République Algérienne Démocratique et Populaire

Syndicat National des Magistrats

N °: 26 / SNM / 2019

Le 4/11/2019, une réunion s’est tenue à la Cour Suprême à laquelle ont participé :

–       Premier Président de la Cour Suprême en tant que médiateur.

–       Président du Barreau.

–       Le Président du Syndicat National en tant que partie, en présence de deux membres du bureau exécutif

–       Le Secrétaire Général du Ministère de la Justice en tant que partie.

Après les efforts laborieux et les initiatives diverses impliquant des personnalités nationales et des autorités souveraines du pays afin de trouver une issue à l’impasse que vivent les services de la justice conséquemment à la décision prise par le Syndicat National des Magistrats le 26/10/2019 concernant le boycott du travail judiciaire.

Après avoir résumé les revendications les plus importantes formulées par le Syndicat National des Magistrats dans la déclaration susmentionnée, la réunion est parvenue aux conclusions suivantes :

Premièrement: Concernant l’exigence fondamentale d’établir l’indépendance du pouvoir judiciaire en tant que texte et pratique, il a été convenu d’ouvrir un atelier réunissant toutes les parties concernées afin d’enrichir tous les textes relatifs à cette exigence et de préparer les projets en conséquence, à condition que la contribution des magistrats l’enrichisse directement.

Deuxièmement: Concernant le mouvement annuel récent des magistrats, il a été convenu selon les cas suivants :

1.     Les magistrats qui ont bénéficié du mouvement et qui sont satisfaits de ses résultats doivent rejoindre leurs nouveaux lieux de travail.

2.     Les magistrats qui n’ont pas participé aux souhaits de transfert, qui n’ont pas été affectés par le mouvement et qui ont boycotté le travail judiciaire en solidarité avec leurs collègues, sont invités de reprendre leur travail conformément aux exigences de la présente publication dans les lieux où ils se trouvent.
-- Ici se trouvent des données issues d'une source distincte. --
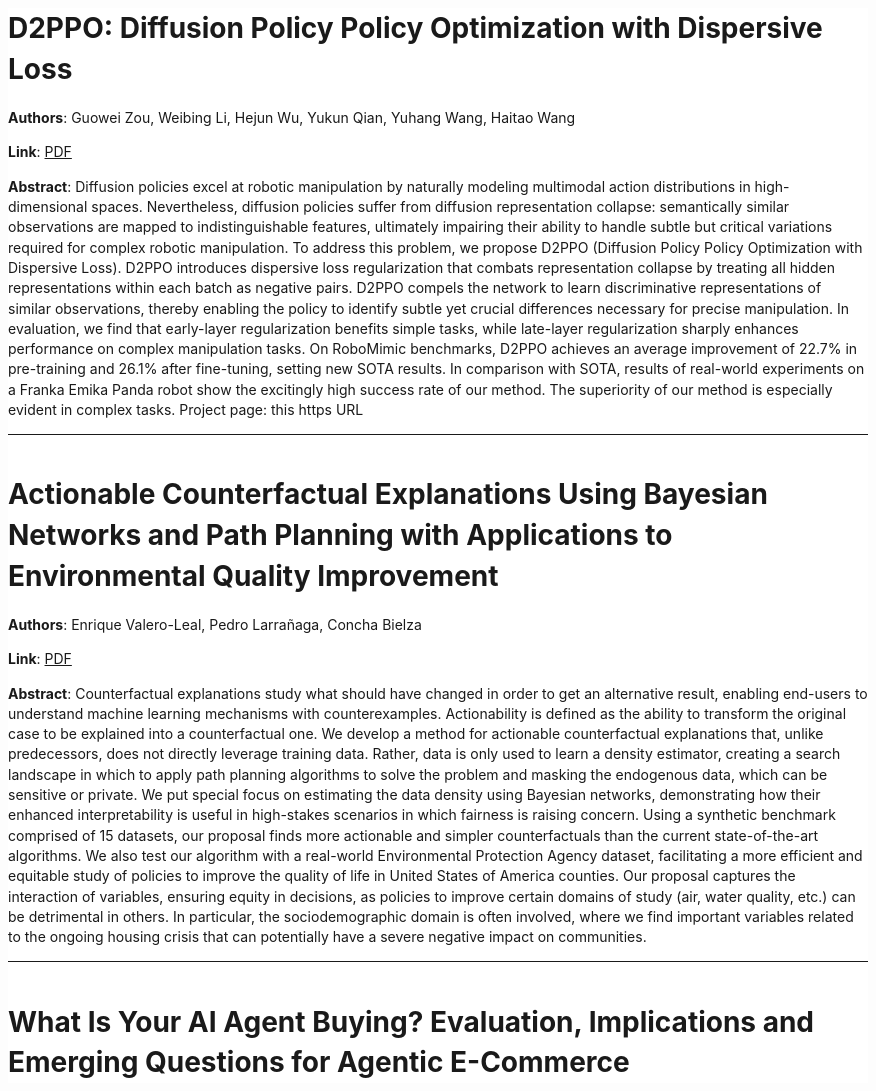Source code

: # D2PPO: Diffusion Policy Policy Optimization with Dispersive Loss 

**Authors**: Guowei Zou, Weibing Li, Hejun Wu, Yukun Qian, Yuhang Wang, Haitao Wang  

**Link**: [PDF](https://arxiv.org/pdf/2508.02644)  

**Abstract**: Diffusion policies excel at robotic manipulation by naturally modeling multimodal action distributions in high-dimensional spaces. Nevertheless, diffusion policies suffer from diffusion representation collapse: semantically similar observations are mapped to indistinguishable features, ultimately impairing their ability to handle subtle but critical variations required for complex robotic manipulation. To address this problem, we propose D2PPO (Diffusion Policy Policy Optimization with Dispersive Loss). D2PPO introduces dispersive loss regularization that combats representation collapse by treating all hidden representations within each batch as negative pairs. D2PPO compels the network to learn discriminative representations of similar observations, thereby enabling the policy to identify subtle yet crucial differences necessary for precise manipulation. In evaluation, we find that early-layer regularization benefits simple tasks, while late-layer regularization sharply enhances performance on complex manipulation tasks. On RoboMimic benchmarks, D2PPO achieves an average improvement of 22.7% in pre-training and 26.1% after fine-tuning, setting new SOTA results. In comparison with SOTA, results of real-world experiments on a Franka Emika Panda robot show the excitingly high success rate of our method. The superiority of our method is especially evident in complex tasks. Project page: this https URL 

---
# Actionable Counterfactual Explanations Using Bayesian Networks and Path Planning with Applications to Environmental Quality Improvement 

**Authors**: Enrique Valero-Leal, Pedro Larrañaga, Concha Bielza  

**Link**: [PDF](https://arxiv.org/pdf/2508.02634)  

**Abstract**: Counterfactual explanations study what should have changed in order to get an alternative result, enabling end-users to understand machine learning mechanisms with counterexamples. Actionability is defined as the ability to transform the original case to be explained into a counterfactual one. We develop a method for actionable counterfactual explanations that, unlike predecessors, does not directly leverage training data. Rather, data is only used to learn a density estimator, creating a search landscape in which to apply path planning algorithms to solve the problem and masking the endogenous data, which can be sensitive or private. We put special focus on estimating the data density using Bayesian networks, demonstrating how their enhanced interpretability is useful in high-stakes scenarios in which fairness is raising concern. Using a synthetic benchmark comprised of 15 datasets, our proposal finds more actionable and simpler counterfactuals than the current state-of-the-art algorithms. We also test our algorithm with a real-world Environmental Protection Agency dataset, facilitating a more efficient and equitable study of policies to improve the quality of life in United States of America counties. Our proposal captures the interaction of variables, ensuring equity in decisions, as policies to improve certain domains of study (air, water quality, etc.) can be detrimental in others. In particular, the sociodemographic domain is often involved, where we find important variables related to the ongoing housing crisis that can potentially have a severe negative impact on communities. 

---
# What Is Your AI Agent Buying? Evaluation, Implications and Emerging Questions for Agentic E-Commerce 
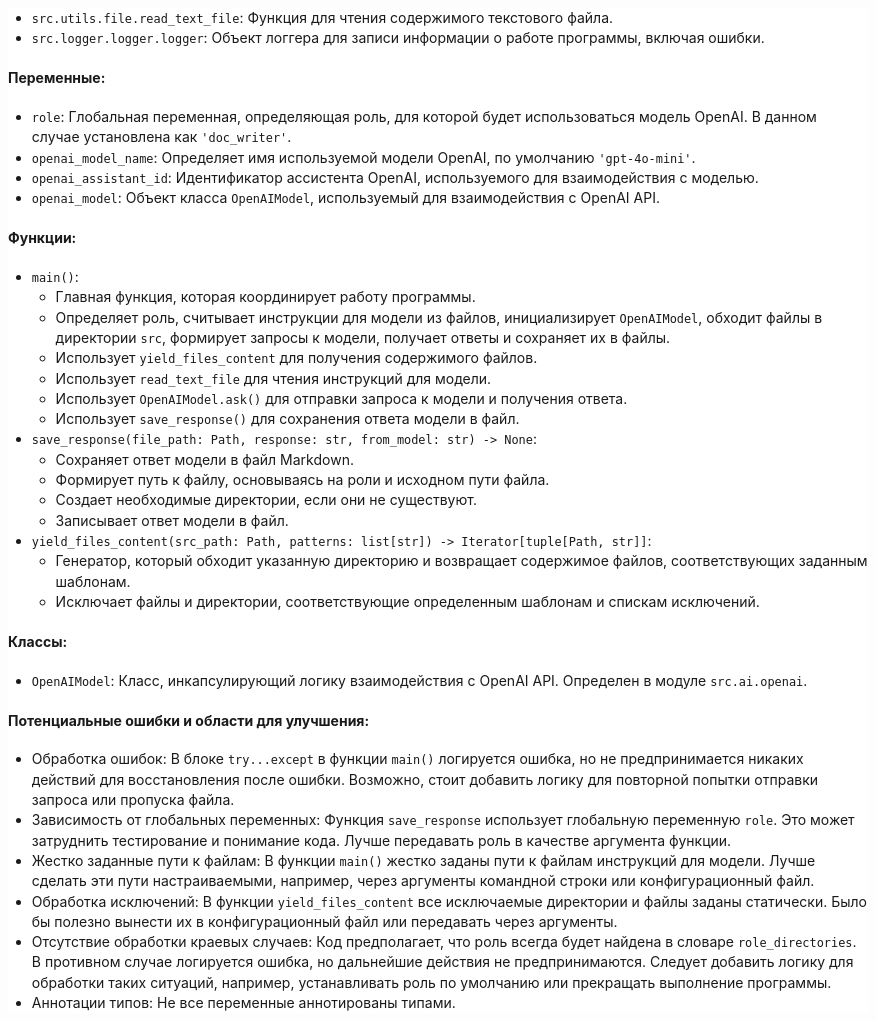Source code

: *   `src.utils.file.read_text_file`: Функция для чтения содержимого текстового файла.
*   `src.logger.logger.logger`: Объект логгера для записи информации о работе программы, включая ошибки.

#### Переменные:

*   `role`: Глобальная переменная, определяющая роль, для которой будет использоваться модель OpenAI. В данном случае установлена как `'doc_writer'`.
*   `openai_model_name`: Определяет имя используемой модели OpenAI, по умолчанию `'gpt-4o-mini'`.
*   `openai_assistant_id`: Идентификатор ассистента OpenAI, используемого для взаимодействия с моделью.
*   `openai_model`: Объект класса `OpenAIModel`, используемый для взаимодействия с OpenAI API.

#### Функции:

*   `main()`:
    *   Главная функция, которая координирует работу программы.
    *   Определяет роль, считывает инструкции для модели из файлов, инициализирует `OpenAIModel`, обходит файлы в директории `src`, формирует запросы к модели, получает ответы и сохраняет их в файлы.
    *   Использует `yield_files_content` для получения содержимого файлов.
    *   Использует `read_text_file` для чтения инструкций для модели.
    *   Использует `OpenAIModel.ask()` для отправки запроса к модели и получения ответа.
    *   Использует `save_response()` для сохранения ответа модели в файл.
*   `save_response(file_path: Path, response: str, from_model: str) -> None`:
    *   Сохраняет ответ модели в файл Markdown.
    *   Формирует путь к файлу, основываясь на роли и исходном пути файла.
    *   Создает необходимые директории, если они не существуют.
    *   Записывает ответ модели в файл.
*   `yield_files_content(src_path: Path, patterns: list[str]) -> Iterator[tuple[Path, str]]`:
    *   Генератор, который обходит указанную директорию и возвращает содержимое файлов, соответствующих заданным шаблонам.
    *   Исключает файлы и директории, соответствующие определенным шаблонам и спискам исключений.

#### Классы:

*   `OpenAIModel`: Класс, инкапсулирующий логику взаимодействия с OpenAI API. Определен в модуле `src.ai.openai`.

#### Потенциальные ошибки и области для улучшения:

*   Обработка ошибок: В блоке `try...except` в функции `main()` логируется ошибка, но не предпринимается никаких действий для восстановления после ошибки. Возможно, стоит добавить логику для повторной попытки отправки запроса или пропуска файла.
*   Зависимость от глобальных переменных: Функция `save_response` использует глобальную переменную `role`. Это может затруднить тестирование и понимание кода. Лучше передавать роль в качестве аргумента функции.
*   Жестко заданные пути к файлам: В функции `main()` жестко заданы пути к файлам инструкций для модели. Лучше сделать эти пути настраиваемыми, например, через аргументы командной строки или конфигурационный файл.
*   Обработка исключений: В функции `yield_files_content` все исключаемые директории и файлы заданы статически. Было бы полезно вынести их в конфигурационный файл или передавать через аргументы.
*   Отсутствие обработки краевых случаев: Код предполагает, что роль всегда будет найдена в словаре `role_directories`. В противном случае логируется ошибка, но дальнейшие действия не предпринимаются. Следует добавить логику для обработки таких ситуаций, например, устанавливать роль по умолчанию или прекращать выполнение программы.
*   Аннотации типов: Не все переменные аннотированы типами.
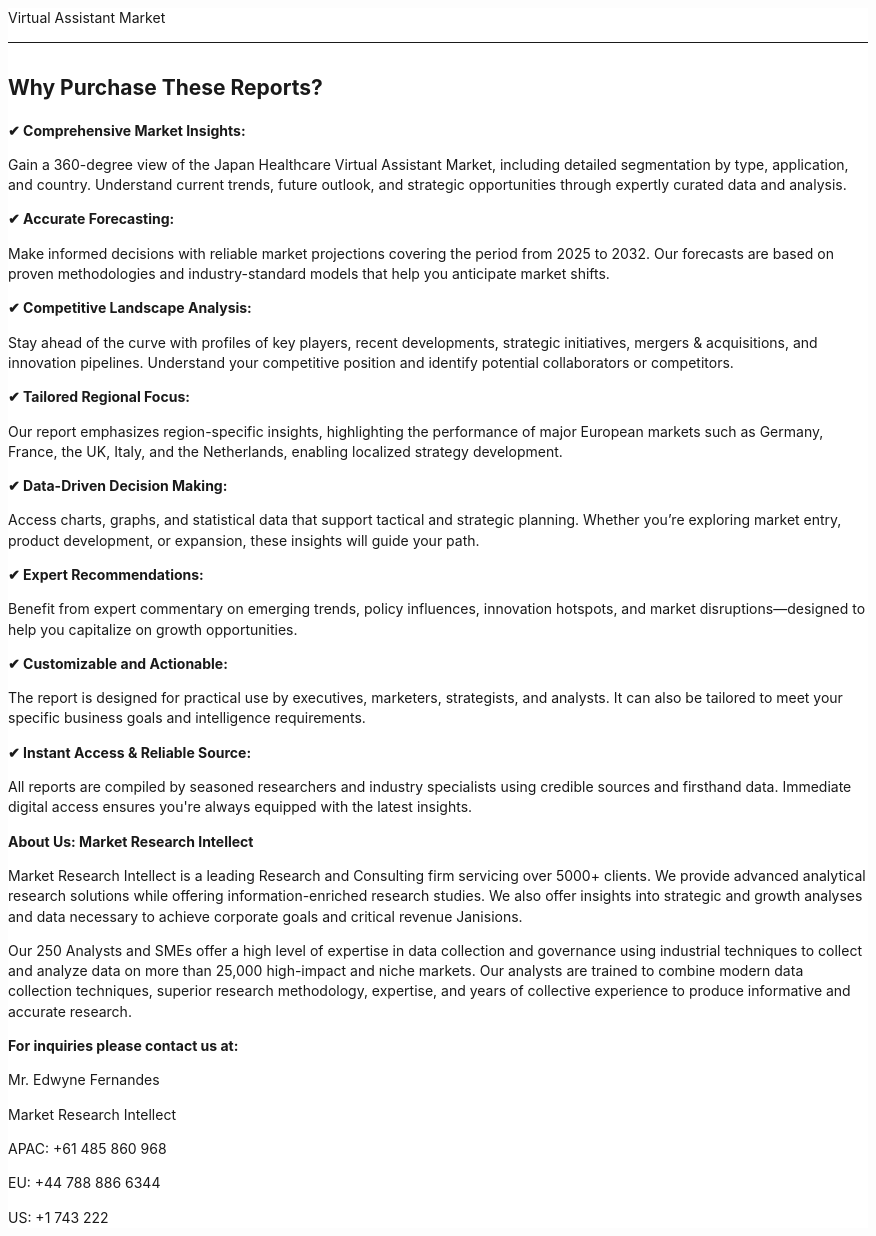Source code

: Virtual Assistant Market</a></span></p></blockquote><hr /><h2>Why Purchase These Reports?</h2><p><strong>✔ Comprehensive Market Insights:</strong></p><p>Gain a 360-degree view of the Japan Healthcare Virtual Assistant Market, including detailed segmentation by type, application, and country. Understand current trends, future outlook, and strategic opportunities through expertly curated data and analysis.</p><p><strong>✔ Accurate Forecasting:</strong></p><p>Make informed decisions with reliable market projections covering the period from 2025 to 2032. Our forecasts are based on proven methodologies and industry-standard models that help you anticipate market shifts.</p><p><strong>✔ Competitive Landscape Analysis:</strong></p><p>Stay ahead of the curve with profiles of key players, recent developments, strategic initiatives, mergers &amp; acquisitions, and innovation pipelines. Understand your competitive position and identify potential collaborators or competitors.</p><p><strong>✔ Tailored Regional Focus:</strong></p><p>Our report emphasizes region-specific insights, highlighting the performance of major European markets such as Germany, France, the UK, Italy, and the Netherlands, enabling localized strategy development.</p><p><strong>✔ Data-Driven Decision Making:</strong></p><p>Access charts, graphs, and statistical data that support tactical and strategic planning. Whether you&rsquo;re exploring market entry, product development, or expansion, these insights will guide your path.</p><p><strong>✔ Expert Recommendations:</strong></p><p>Benefit from expert commentary on emerging trends, policy influences, innovation hotspots, and market disruptions&mdash;designed to help you capitalize on growth opportunities.</p><p><strong>✔ Customizable and Actionable:</strong></p><p>The report is designed for practical use by executives, marketers, strategists, and analysts. It can also be tailored to meet your specific business goals and intelligence requirements.</p><p><strong>✔ Instant Access &amp; Reliable Source:</strong></p><p>All reports are compiled by seasoned researchers and industry specialists using credible sources and firsthand data. Immediate digital access ensures you're always equipped with the latest insights.</p><p><strong><span class="font-[700]">About Us: Market Research Intellect</span></strong></p><p><span class="">Market Research Intellect is a leading Research and Consulting firm servicing over 5000+ clients. We provide advanced analytical research solutions while offering information-enriched research studies.&nbsp;</span>We also offer insights into strategic and growth analyses and data necessary to achieve corporate goals and critical revenue Janisions.</p><p><span class="">Our 250 Analysts and SMEs offer a high level of expertise in data collection and governance using industrial techniques to collect and analyze data on more than 25,000 high-impact and niche markets. Our analysts are trained to combine modern data collection techniques, superior research methodology, expertise, and years of collective experience to produce informative and accurate research.</span></p><p><strong>For inquiries please contact us at:</strong></p><p>Mr. Edwyne Fernandes</p><p>Market Research Intellect</p><p>APAC: +61 485 860 968</p><p>EU: +44 788 886 6344</p><p>US: +1 743 222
3.     Les magistrats qui ont soumis des demandes et qui ont participé à des souhaits de transfert, ou qui n’ont pas présenté de demande à cet effet et qui se sont retrouvés mutés dans de nouveaux lieux qui ne leur conviennent pas, doivent le signaler et se rendre sur le nouveau lieu de travail pour l’installation uniquement sans commencer à travailler avec un grief déposé directement au Secrétariat du bureau permanent du Conseil Supérieur de la magistrature dans la troisième semaine du mois pour rejoindre le nouveau lieu de travail de manière indépendante avec des mécanismes établis par la loi.

–       Il a également été convenu que l’étude des recours et des déséquilibres contenus dans le Mouvement serait effectuée exclusivement par le Bureau permanent du Conseil Supérieur de la Magistrature.

–       L’accord doit garantir qu’aucun magistrat impliqué dans le boycott du travail judiciaire ne sera affecté.

Troisièmement: Concernant la question des exigences professionnelles et matérielles, il s’est engagé à mettre pleinement en œuvre les demandes des magistrats déposées par le Syndicat National des Magistrats au cours du mois de décembre 2019 avec un effet financier rétroactif du 01/01/2019.

Il convient de noter : que cet accord a été présenté aux membres du bureau exécutif du syndicat et a été approuvé par tous les membres.

Il a été présenté individuellement aux membres du Conseil National, et a reçu l’approbation de 52 membres et quatre membres avec réserve et s’est opposé au contenu de l’accord 6 membres sur un total de 62 membres consultés.

–       Le président du Syndicat national des magistrats se félicite également de la solidarité sans précédent dont la famille judiciaire a été témoin pendant les jours de boycott du travail judiciaire et souligne que lui-même et les membres du Bureau Exécutif ont déployé tous les efforts possibles pour parvenir à une solution satisfaisante pour les magistrats et que les résultats actuels sont les plus réalisables dans les circonstances actuelles.

–       Nous comprenons que certains ne sont pas satisfaits de ces résultats, mais nous en faisons le début d’une nouvelle ère qui instaure une force de pression et une suggestion émanant des magistrats en tant qu’autorité souhaitant se libérer de toute domination antérieure.

–       Selon les informations, le Syndicat National des Magistrats annonce à tous la décision de mettre fin au boycott du travail judiciaire à compter du mercredi 06/11/2019 et invite tous les magistrats à se conformer au contenu de ce communiqué.

Concernant le grave dépassement qui s’est produit au sein de la Cour d’Oran, le Syndicat National des Magistrats réclame à ouvrir, en toute urgence, une enquête sérieuse et impartiale sur ces incidents scandaleux et s’engage à soutenir fermement les magistrats victimes de cette attaque et ce par tous les moyens légaux.

Fait à Alger le: 05/11/2019

Par le Bureau Exécutif du Syndicat National des Magistrats.